Una pastorale della salute che promuova la cura delle relazioni come esercizio concreto di misericordia.
Al numero 5 del messaggio di quest’anno per la XXX Giornata Mondiale del Malato, Papa Francesco ci parla della misericordia pastorale come cura delle relazioni che si concretizza nei due atteggiamenti di presenza e prossimità. Questi sono i due pilastri della pastorale della salute che, come ci ricorda il Papa, è ministero della consolazione di ogni battezzato: Nel cammino di questi trent’anni, anche la pastorale della salute ha visto sempre più riconosciuto il suo indispensabile servizio. Se la peggiore discriminazione di cui soffrono i poveri – e i malati sono poveri di salute – è la mancanza di attenzione spirituale, non possiamo tralasciare di offrire loro la vicinanza di Dio, la sua benedizione, la sua Parola, la celebrazione dei Sacramenti e la proposta di un cammino di crescita e di maturazione nella fede. [6] A questo proposito, vorrei ricordare che la vicinanza agli infermi e la loro cura pastorale non è compito solo di alcuni ministri specificamente dedicati; visitare gli infermi è un invito rivolto da Cristo a tutti i suoi discepoli. Quanti malati e quante persone anziane vivono a casa e aspettano una visita! Il ministero della consolazione è compito di ogni battezzato, memore della parola di Gesù: «Ero malato e mi avete visitato» (Mt 25,36).

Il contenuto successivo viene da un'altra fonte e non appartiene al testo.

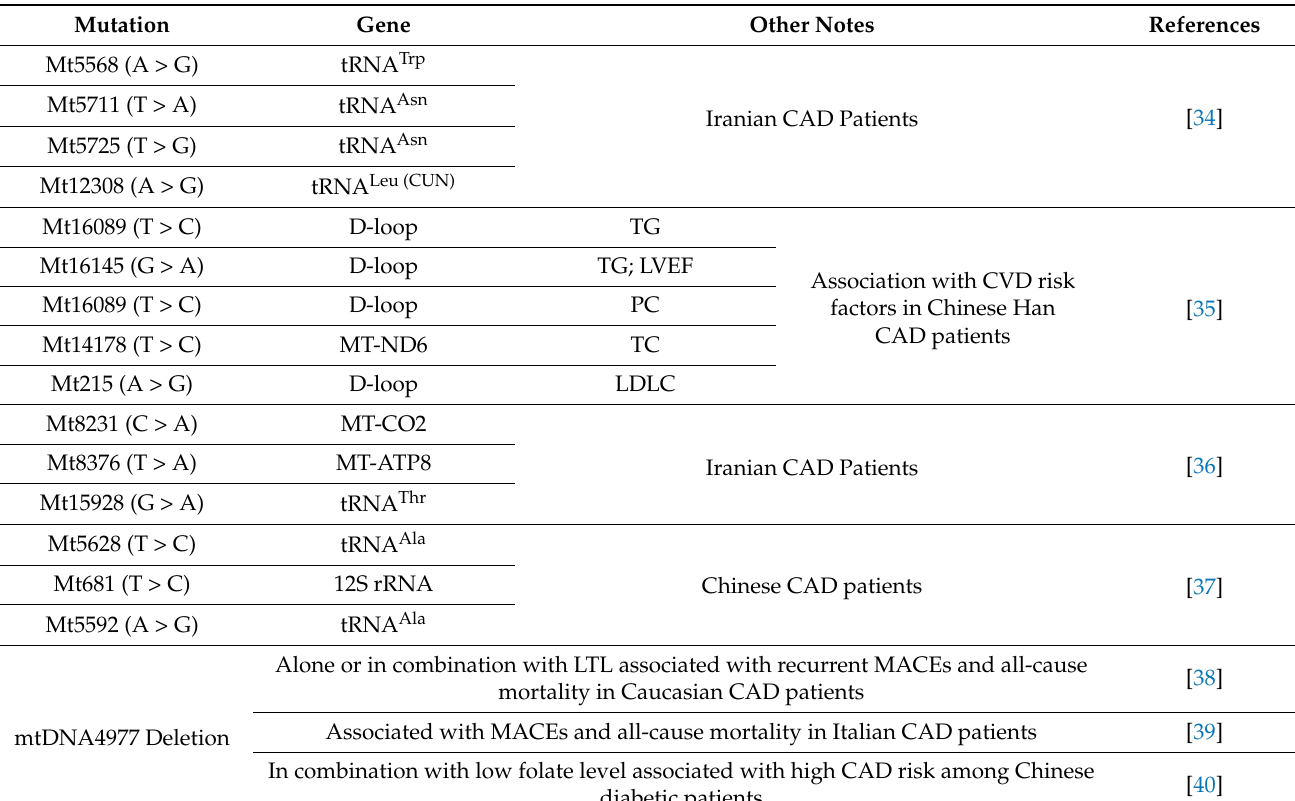
Table 1. List of mtDNA mutations associated with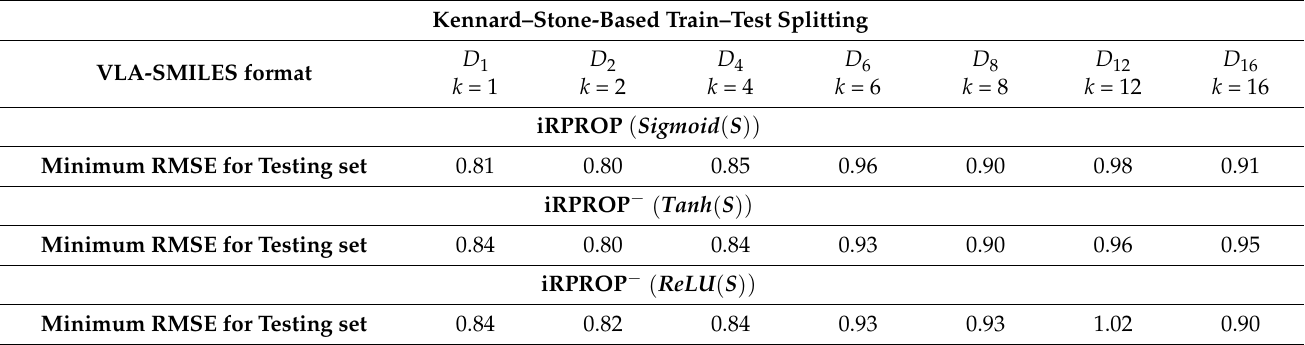
Table 3. RMSE values for testing sets for MLP with one hidden layer using ATransformedBP learning ( Tanh and Sigmoid activation functions, Kennard–Stone based train–test split),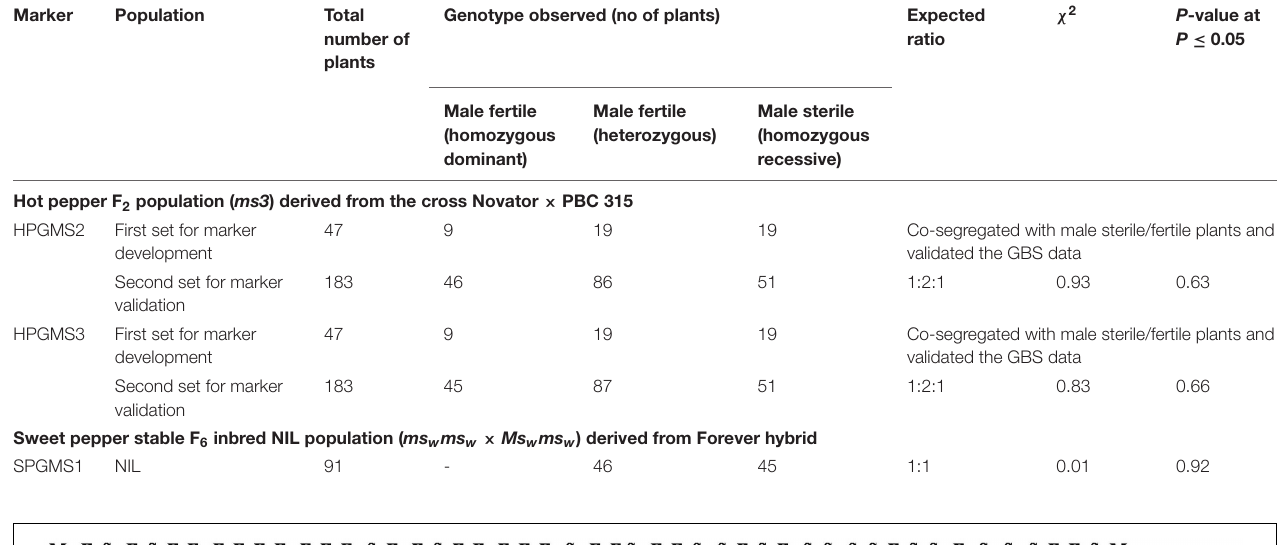
TABLE 3 | Segregation of SNP-derived markers linked to ms3 and ms w genes in hot pepper (F 2 ) and sweet pepper (near isogenic; NIL) populations. Marker Population Total Genotype observed (no of plants) number of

Breve profilo del direttore diocesano di pastorale sanitaria: Sia un uomo di fede e di comunione e che sappia abitare i luoghi della sofferenza; Abbia la capacità di dialogare con altri saperi e altre professionalità che accompagnano il percorso terapeutico dei malati e delle famiglie; Abbia curiosità verso i progressi della scienza clinica e soprattutto dei nuovi problemi etici che si pongono alla coscienza credente con l’avanzare di tali progressi; Sia capace, in seno alle strutture socio-sanitarie soprattutto di ispirazione cattolica, di insegnare il senso della gratuità attraverso la cura dei volontari e degli operatori socio-sanitari; Sappia coadiuvare il ministero nella promozione di una pastorale della salute integrata con la vita pastorale delle comunità; Sappia promuovere con opportune progettualità la crescita della carità pastorale verso gli ammalati e le loro famiglie nei diversi contesti; Coordini il lavoro degli operatori di pastorale della salute all’interno dell’intera comunità diocesana; Sia un missionario della salute ossia esca dalla logica burocratica dell’ufficio e visiti in prima persona i contesti socio-sanitari della diocesi.
Per concludere, l’auspicio è quello di promuovere una cultura della sofferenza che non sia una mera liturgia consolatoria ma un compendio di gratuità, cura e condivisione, un volto della normalità che non ghettizzi ma includa, segno e strumento dell’abbandono totale, tra le braccia di Dio».